Our model shows that these are the top 10 attributes most correlated with occupations that are difficult to automate:
- Originality
- Fluency of Ideas
- Social Perceptiveness
- Learning Strategies
- Scheduling Work and Activities
- Coordination
- Thinking Creatively
- Instructing
- Active Learning
- Complex Problem Solving
The occupation I am interested in isn't listed, can you produce a calculation for it?
Unfortunately, we are unable to. If there is no score for it, it's most likely because O*NET don't collect data for it. It may be worth checking again in the future, as their database is constantly being fine-tuned, and we update ours as and when they do.
My occupation gets a really high risk score, should I be worried?
Every situation is unique, there is no one size fits all answer!
The thing we would always advise is to do everything in your control to make sure you stay ahead. Here are a few pointers...
- Stay up-to-date on developments in automation and technology: By staying informed, you can get a sense of which industries and jobs are most likely to be impacted by automation, and take steps to adapt accordingly.
- Keep your skills and knowledge current: By continually learning and acquiring new skills, you can increase your value as an employee and make yourself less vulnerable to automation.
- Consider a career in a field that is less likely to be automated. Changing careers can be a great opportunity to pursue your passions, take on new challenges, learn new skills, increase your job satisfaction and earning potential, and make a positive impact on the world.
- Consider starting your own business: Entrepreneurship can provide a sense of control and stability in an uncertain job market.
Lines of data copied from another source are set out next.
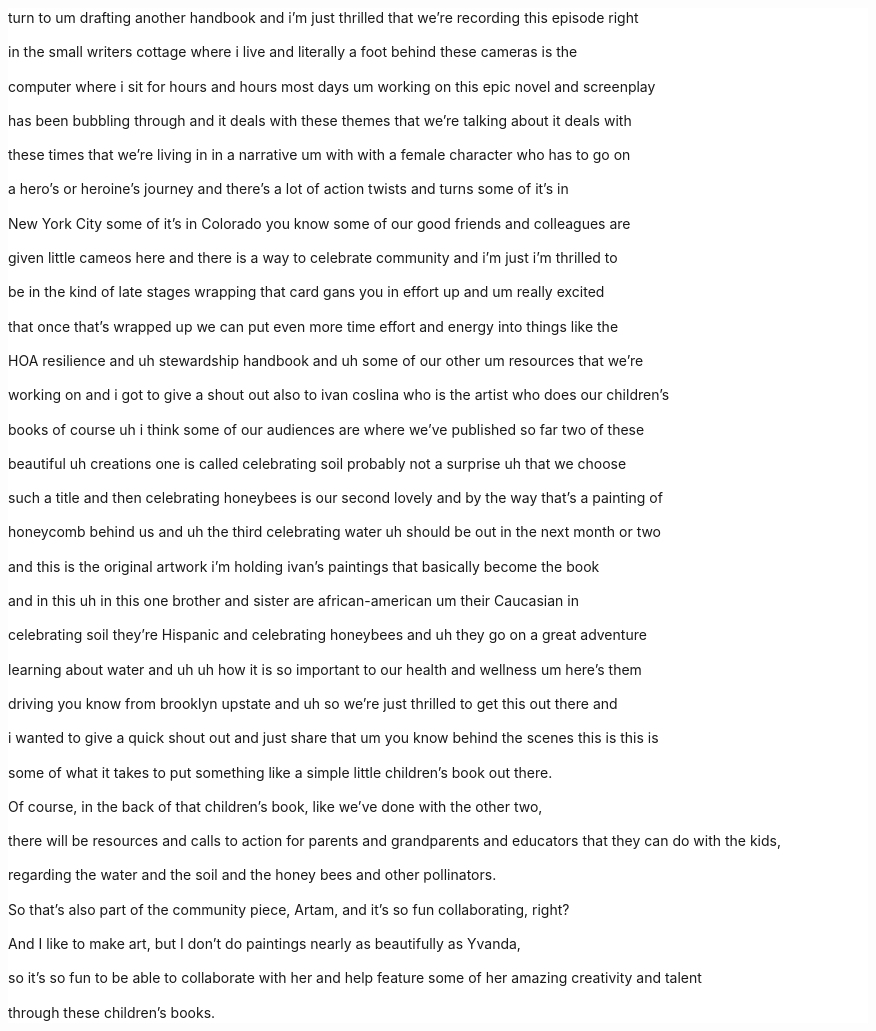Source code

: turn to um drafting another handbook and i’m just thrilled that we’re recording this episode right

in the small writers cottage where i live and literally a foot behind these cameras is the

computer where i sit for hours and hours most days um working on this epic novel and screenplay

has been bubbling through and it deals with these themes that we’re talking about it deals with

these times that we’re living in in a narrative um with with a female character who has to go on

a hero’s or heroine’s journey and there’s a lot of action twists and turns some of it’s in

New York City some of it’s in Colorado you know some of our good friends and colleagues are

given little cameos here and there is a way to celebrate community and i’m just i’m thrilled to

be in the kind of late stages wrapping that card gans you in effort up and um really excited

that once that’s wrapped up we can put even more time effort and energy into things like the

HOA resilience and uh stewardship handbook and uh some of our other um resources that we’re

working on and i got to give a shout out also to ivan coslina who is the artist who does our children’s

books of course uh i think some of our audiences are where we’ve published so far two of these

beautiful uh creations one is called celebrating soil probably not a surprise uh that we choose

such a title and then celebrating honeybees is our second lovely and by the way that’s a painting of

honeycomb behind us and uh the third celebrating water uh should be out in the next month or two

and this is the original artwork i’m holding ivan’s paintings that basically become the book

and in this uh in this one brother and sister are african-american um their Caucasian in

celebrating soil they’re Hispanic and celebrating honeybees and uh they go on a great adventure

learning about water and uh uh how it is so important to our health and wellness um here’s them

driving you know from brooklyn upstate and uh so we’re just thrilled to get this out there and

i wanted to give a quick shout out and just share that um you know behind the scenes this is this is

some of what it takes to put something like a simple little children’s book out there.

Of course, in the back of that children’s book, like we’ve done with the other two,

there will be resources and calls to action for parents and grandparents and educators that they can do with the kids,

regarding the water and the soil and the honey bees and other pollinators.

So that’s also part of the community piece, Artam, and it’s so fun collaborating, right?

And I like to make art, but I don’t do paintings nearly as beautifully as Yvanda,

so it’s so fun to be able to collaborate with her and help feature some of her amazing creativity and talent

through these children’s books.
- Seek out job opportunities with companies that are committed to responsible automation: Some companies are taking steps to ensure that their adoption of automation is done in a way that is sensitive to the needs and concerns of their employees.
Also, keep in mind that automation can have both positive and negative impacts on employment, and the overall impact is likely to be complex.
Why have some ratings changed over time?
The website originally showed predictions taken from a 2013 study, but the current one's have been calculated in-house.
A multitude of occupations now display significantly different scores. These variations can primarily be traced back to two fundamental causes.
Firstly, the information pertaining to the activities of the occupations has undergone substantial changes since 2013. This is largely due to O*NET's constant data refinement processes. Our methodology, fueled by the significant advancements in CPU power over the past decade, incorporates a larger data set than was previously used.
Secondly, the classifications of certain occupations were reevaluated during our computational process. We chose to exclude some occupations that the Oxford Martin team had labeled as possessing a complete certainty or complete improbability of automation. Simultaneously, we decided to include some occupations previously disregarded by Oxford Martin in our predictive modeling.
The feedback we've collected, with over 100,000 votes to date, also played a significant role in shaping our predictions. This is a resource that the Oxford Martin team did not have available, as they solely relied on the expertise and opinions of their team members.